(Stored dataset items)
+++

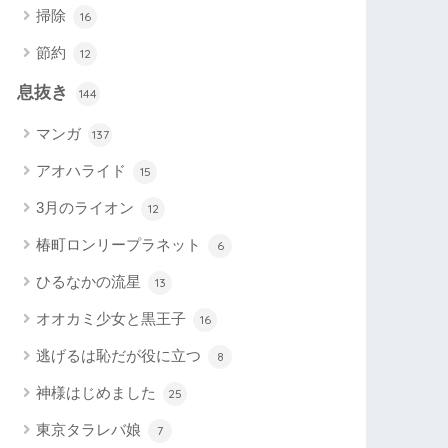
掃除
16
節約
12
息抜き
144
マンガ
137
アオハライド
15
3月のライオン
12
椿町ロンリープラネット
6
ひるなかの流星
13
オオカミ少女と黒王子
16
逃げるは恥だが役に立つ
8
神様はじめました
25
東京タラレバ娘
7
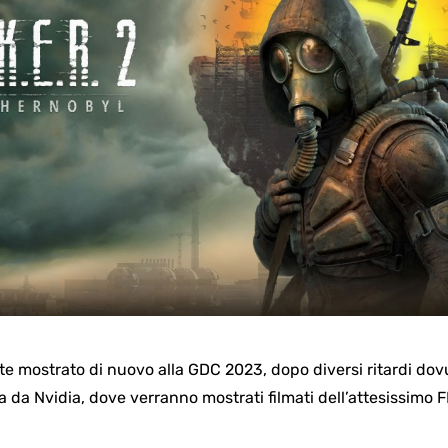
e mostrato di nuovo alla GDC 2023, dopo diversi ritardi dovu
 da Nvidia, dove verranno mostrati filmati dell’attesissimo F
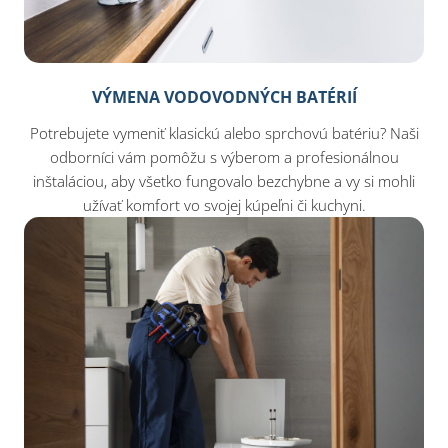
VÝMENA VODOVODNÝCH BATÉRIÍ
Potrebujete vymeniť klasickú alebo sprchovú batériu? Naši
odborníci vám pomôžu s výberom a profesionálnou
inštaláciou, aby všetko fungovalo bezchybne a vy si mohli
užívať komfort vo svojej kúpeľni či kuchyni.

+++

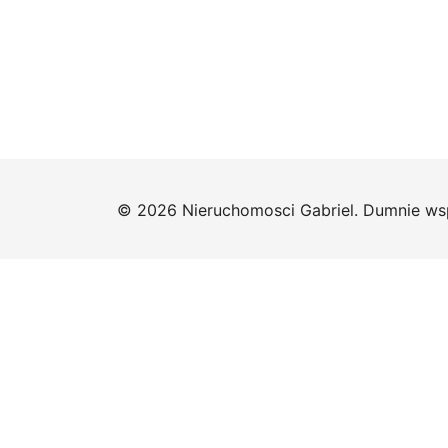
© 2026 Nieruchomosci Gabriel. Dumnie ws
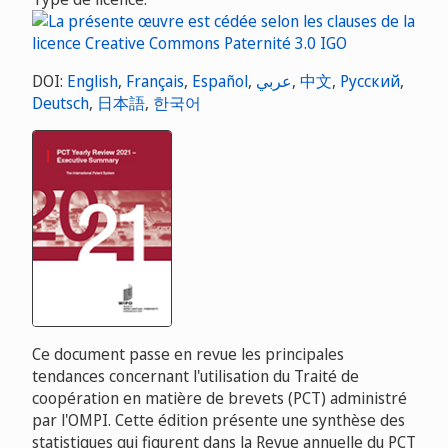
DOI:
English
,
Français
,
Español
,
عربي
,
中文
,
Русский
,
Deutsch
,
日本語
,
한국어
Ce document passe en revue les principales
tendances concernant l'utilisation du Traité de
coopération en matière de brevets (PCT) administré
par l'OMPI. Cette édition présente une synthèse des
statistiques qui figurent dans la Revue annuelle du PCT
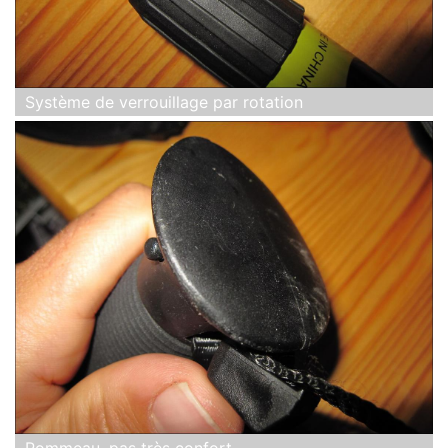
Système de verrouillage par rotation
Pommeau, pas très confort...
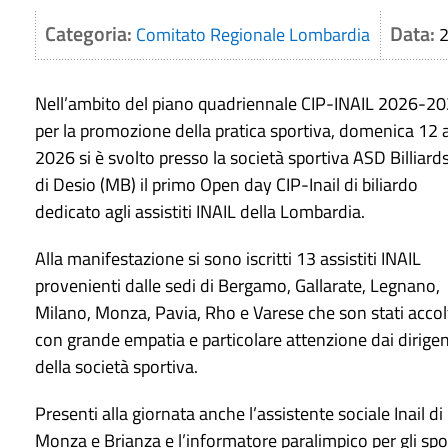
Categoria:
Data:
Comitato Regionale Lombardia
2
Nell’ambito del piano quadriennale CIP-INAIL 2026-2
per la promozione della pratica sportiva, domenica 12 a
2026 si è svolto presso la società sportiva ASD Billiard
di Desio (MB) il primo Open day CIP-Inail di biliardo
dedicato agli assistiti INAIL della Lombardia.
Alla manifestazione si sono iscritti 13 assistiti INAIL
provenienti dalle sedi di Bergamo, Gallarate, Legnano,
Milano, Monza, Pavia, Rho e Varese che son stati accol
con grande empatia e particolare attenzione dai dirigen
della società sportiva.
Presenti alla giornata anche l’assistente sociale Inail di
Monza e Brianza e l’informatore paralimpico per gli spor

+++

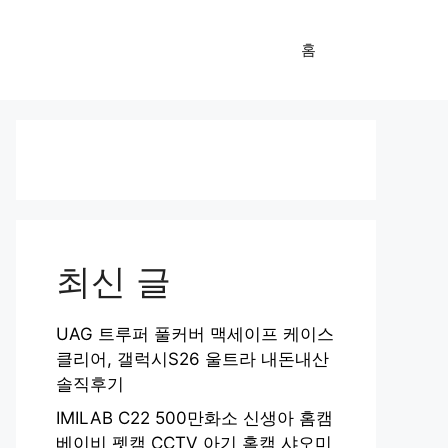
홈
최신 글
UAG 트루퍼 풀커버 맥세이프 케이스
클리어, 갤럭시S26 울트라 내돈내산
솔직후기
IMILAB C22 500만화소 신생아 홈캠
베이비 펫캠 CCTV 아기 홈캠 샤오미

+++

### Your goal
Starting at the line above that has "par l'OMPI. Cette" and ending at the line that has "Monza e Brianza", copy each line exactly, leaving the pictures out and adding nothing.

### Response
par l'OMPI. Cette édition présente une synthèse des
statistiques qui figurent dans la Revue annuelle du PCT
Système de verrouillage par rotation
Pommeau, pas très confort...
Categoria:
Data:
Comitato Regionale Lombardia
2
Nell’ambito del piano quadriennale CIP-INAIL 2026-2
per la promozione della pratica sportiva, domenica 12 a
2026 si è svolto presso la società sportiva ASD Billiard
di Desio (MB) il primo Open day CIP-Inail di biliardo
dedicato agli assistiti INAIL della Lombardia.
Alla manifestazione si sono iscritti 13 assistiti INAIL
provenienti dalle sedi di Bergamo, Gallarate, Legnano,
Milano, Monza, Pavia, Rho e Varese che son stati accol
con grande empatia e particolare attenzione dai dirigen
della società sportiva.
Presenti alla giornata anche l’assistente sociale Inail di
Monza e Brianza e l’informatore paralimpico per gli spor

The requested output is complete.